(Saved entries)
_ _ _ _ _ _ _
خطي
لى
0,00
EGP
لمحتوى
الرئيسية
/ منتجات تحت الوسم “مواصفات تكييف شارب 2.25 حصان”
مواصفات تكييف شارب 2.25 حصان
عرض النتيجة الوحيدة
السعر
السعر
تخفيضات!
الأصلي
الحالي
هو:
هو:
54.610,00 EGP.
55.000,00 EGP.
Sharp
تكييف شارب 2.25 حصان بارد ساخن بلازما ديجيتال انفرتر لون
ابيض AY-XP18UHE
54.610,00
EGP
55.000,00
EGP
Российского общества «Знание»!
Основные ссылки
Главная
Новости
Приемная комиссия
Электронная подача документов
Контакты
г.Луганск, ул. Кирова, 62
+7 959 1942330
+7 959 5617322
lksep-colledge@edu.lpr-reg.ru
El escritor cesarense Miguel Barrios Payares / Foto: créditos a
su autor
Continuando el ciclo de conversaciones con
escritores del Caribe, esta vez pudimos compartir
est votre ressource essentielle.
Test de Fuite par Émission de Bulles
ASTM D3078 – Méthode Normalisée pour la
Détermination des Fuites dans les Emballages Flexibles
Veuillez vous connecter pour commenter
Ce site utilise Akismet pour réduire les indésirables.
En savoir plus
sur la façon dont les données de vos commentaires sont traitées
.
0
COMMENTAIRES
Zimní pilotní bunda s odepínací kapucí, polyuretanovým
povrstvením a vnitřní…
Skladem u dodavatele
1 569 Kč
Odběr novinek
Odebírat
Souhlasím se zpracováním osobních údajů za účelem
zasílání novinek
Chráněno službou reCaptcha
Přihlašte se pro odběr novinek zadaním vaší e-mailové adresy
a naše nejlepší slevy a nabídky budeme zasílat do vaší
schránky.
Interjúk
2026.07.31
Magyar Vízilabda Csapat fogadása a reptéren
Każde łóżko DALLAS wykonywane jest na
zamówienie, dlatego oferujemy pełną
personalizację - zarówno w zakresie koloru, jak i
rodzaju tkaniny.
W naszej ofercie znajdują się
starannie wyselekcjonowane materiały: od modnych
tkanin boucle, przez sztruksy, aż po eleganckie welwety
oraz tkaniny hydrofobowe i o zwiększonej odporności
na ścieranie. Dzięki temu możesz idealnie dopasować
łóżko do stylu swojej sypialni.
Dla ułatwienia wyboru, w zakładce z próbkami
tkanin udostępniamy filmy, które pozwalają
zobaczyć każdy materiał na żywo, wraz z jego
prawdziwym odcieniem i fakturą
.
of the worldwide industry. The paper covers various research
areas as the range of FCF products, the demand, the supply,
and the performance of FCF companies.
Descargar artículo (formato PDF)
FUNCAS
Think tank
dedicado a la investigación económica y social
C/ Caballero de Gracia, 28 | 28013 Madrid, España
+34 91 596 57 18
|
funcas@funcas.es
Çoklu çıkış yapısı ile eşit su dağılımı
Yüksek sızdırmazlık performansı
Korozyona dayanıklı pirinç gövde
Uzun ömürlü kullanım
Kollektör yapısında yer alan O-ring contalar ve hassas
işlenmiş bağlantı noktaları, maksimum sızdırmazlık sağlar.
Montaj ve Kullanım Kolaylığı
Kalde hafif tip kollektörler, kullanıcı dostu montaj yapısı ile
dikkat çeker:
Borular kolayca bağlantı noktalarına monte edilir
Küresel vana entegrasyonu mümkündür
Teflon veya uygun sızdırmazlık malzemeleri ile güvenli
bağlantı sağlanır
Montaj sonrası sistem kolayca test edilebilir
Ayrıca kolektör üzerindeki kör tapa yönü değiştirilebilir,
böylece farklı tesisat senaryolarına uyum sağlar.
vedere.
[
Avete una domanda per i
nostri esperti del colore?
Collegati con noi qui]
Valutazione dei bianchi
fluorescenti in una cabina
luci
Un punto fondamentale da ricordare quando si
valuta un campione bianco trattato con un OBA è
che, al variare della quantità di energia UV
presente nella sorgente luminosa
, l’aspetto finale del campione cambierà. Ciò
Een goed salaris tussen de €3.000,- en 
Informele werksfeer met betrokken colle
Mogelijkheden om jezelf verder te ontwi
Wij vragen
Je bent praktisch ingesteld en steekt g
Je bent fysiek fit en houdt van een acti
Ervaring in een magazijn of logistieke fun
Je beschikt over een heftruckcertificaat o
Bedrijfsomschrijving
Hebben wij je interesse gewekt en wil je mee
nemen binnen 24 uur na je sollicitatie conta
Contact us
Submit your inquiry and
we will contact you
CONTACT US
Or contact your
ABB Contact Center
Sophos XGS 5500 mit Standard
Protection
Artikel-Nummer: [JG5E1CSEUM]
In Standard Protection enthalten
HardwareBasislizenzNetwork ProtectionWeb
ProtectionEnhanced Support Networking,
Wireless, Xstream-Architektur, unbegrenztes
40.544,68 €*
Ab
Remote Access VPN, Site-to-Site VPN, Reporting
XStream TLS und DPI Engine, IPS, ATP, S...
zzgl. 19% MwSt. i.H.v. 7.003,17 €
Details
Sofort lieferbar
_ _ _ _ _ _ _
Work request | Switch every "EGP" in the records to "USD", and reproduce all the lines with nothing else altered.

Problem solution |
خطي
لى
0,00
USD
لمحتوى
الرئيسية
/ منتجات تحت الوسم “مواصفات تكييف شارب 2.25 حصان”
مواصفات تكييف شارب 2.25 حصان
عرض النتيجة الوحيدة
السعر
السعر
تخفيضات!
الأصلي
الحالي
هو:
هو:
54.610,00 USD.
55.000,00 USD.
Sharp
تكييف شارب 2.25 حصان بارد ساخن بلازما ديجيتال انفرتر لون
ابيض AY-XP18UHE
54.610,00
USD
55.000,00
USD
Российского общества «Знание»!
Основные ссылки
Главная
Новости
Приемная комиссия
Электронная подача документов
Контакты
г.Луганск, ул. Кирова, 62
+7 959 1942330
+7 959 5617322
lksep-colledge@edu.lpr-reg.ru
El escritor cesarense Miguel Barrios Payares / Foto: créditos a
su autor
Continuando el ciclo de conversaciones con
escritores del Caribe, esta vez pudimos compartir
est votre ressource essentielle.
Test de Fuite par Émission de Bulles
ASTM D3078 – Méthode Normalisée pour la
Détermination des Fuites dans les Emballages Flexibles
Veuillez vous connecter pour commenter
Ce site utilise Akismet pour réduire les indésirables.
En savoir plus
sur la façon dont les données de vos commentaires sont traitées
.
0
COMMENTAIRES
Zimní pilotní bunda s odepínací kapucí, polyuretanovým
povrstvením a vnitřní…
Skladem u dodavatele
1 569 Kč
Odběr novinek
Odebírat
Souhlasím se zpracováním osobních údajů za účelem
zasílání novinek
Chráněno službou reCaptcha
Přihlašte se pro odběr novinek zadaním vaší e-mailové adresy
a naše nejlepší slevy a nabídky budeme zasílat do vaší
schránky.
Interjúk
2026.07.31
Magyar Vízilabda Csapat fogadása a reptéren
Każde łóżko DALLAS wykonywane jest na
zamówienie, dlatego oferujemy pełną
personalizację - zarówno w zakresie koloru, jak i
rodzaju tkaniny.
W naszej ofercie znajdują się
starannie wyselekcjonowane materiały: od modnych
tkanin boucle, przez sztruksy, aż po eleganckie welwety
oraz tkaniny hydrofobowe i o zwiększonej odporności
na ścieranie. Dzięki temu możesz idealnie dopasować
łóżko do stylu swojej sypialni.
Dla ułatwienia wyboru, w zakładce z próbkami
tkanin udostępniamy filmy, które pozwalają
zobaczyć każdy materiał na żywo, wraz z jego
prawdziwym odcieniem i fakturą
.
of the worldwide industry. The paper covers various research
areas as the range of FCF products, the demand, the supply,
and the performance of FCF companies.
Descargar artículo (formato PDF)
FUNCAS
Think tank
dedicado a la investigación económica y social
C/ Caballero de Gracia, 28 | 28013 Madrid, España
+34 91 596 57 18
|
funcas@funcas.es
Çoklu çıkış yapısı ile eşit su dağılımı
Yüksek sızdırmazlık performansı
Korozyona dayanıklı pirinç gövde
Uzun ömürlü kullanım
Kollektör yapısında yer alan O-ring contalar ve hassas
işlenmiş bağlantı noktaları, maksimum sızdırmazlık sağlar.
Montaj ve Kullanım Kolaylığı
Kalde hafif tip kollektörler, kullanıcı dostu montaj yapısı ile
dikkat çeker:
Borular kolayca bağlantı noktalarına monte edilir
Küresel vana entegrasyonu mümkündür
Teflon veya uygun sızdırmazlık malzemeleri ile güvenli
bağlantı sağlanır
Montaj sonrası sistem kolayca test edilebilir
Ayrıca kolektör üzerindeki kör tapa yönü değiştirilebilir,
böylece farklı tesisat senaryolarına uyum sağlar.
vedere.
[
Avete una domanda per i
nostri esperti del colore?
Collegati con noi qui]
Valutazione dei bianchi
fluorescenti in una cabina
luci
Un punto fondamentale da ricordare quando si
valuta un campione bianco trattato con un OBA è
che, al variare della quantità di energia UV
presente nella sorgente luminosa
, l’aspetto finale del campione cambierà. Ciò
Een goed salaris tussen de €3.000,- en 
Informele werksfeer met betrokken colle
Mogelijkheden om jezelf verder te ontwi
Wij vragen
Je bent praktisch ingesteld en steekt g
Je bent fysiek fit en houdt van een acti
Ervaring in een magazijn of logistieke fun
Je beschikt over een heftruckcertificaat o
Bedrijfsomschrijving
Hebben wij je interesse gewekt en wil je mee
nemen binnen 24 uur na je sollicitatie conta
Contact us
Submit your inquiry and
we will contact you
CONTACT US
Or contact your
ABB Contact Center
Sophos XGS 5500 mit Standard
Protection
Artikel-Nummer: [JG5E1CSEUM]
In Standard Protection enthalten
HardwareBasislizenzNetwork ProtectionWeb
ProtectionEnhanced Support Networking,
Wireless, Xstream-Architektur, unbegrenztes
40.544,68 €*
Ab
Remote Access VPN, Site-to-Site VPN, Reporting
XStream TLS und DPI Engine, IPS, ATP, S...
zzgl. 19% MwSt. i.H.v. 7.003,17 €
Details
Sofort lieferbar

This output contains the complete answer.